>> begin EXCERPTED RECORDS
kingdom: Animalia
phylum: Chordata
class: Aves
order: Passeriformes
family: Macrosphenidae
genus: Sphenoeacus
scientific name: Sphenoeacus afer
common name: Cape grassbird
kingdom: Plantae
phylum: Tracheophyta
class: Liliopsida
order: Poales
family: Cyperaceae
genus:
>> end EXCERPTED RECORDS
Rewrite the entries from the line containing "order: Passeriformes" through the end, putting "vernacular name" wherever "common name" appears and changing nothing else.

order: Passeriformes
family: Macrosphenidae
genus: Sphenoeacus
scientific name: Sphenoeacus afer
vernacular name: Cape grassbird
kingdom: Plantae
phylum: Tracheophyta
class: Liliopsida
order: Poales
family: Cyperaceae
genus:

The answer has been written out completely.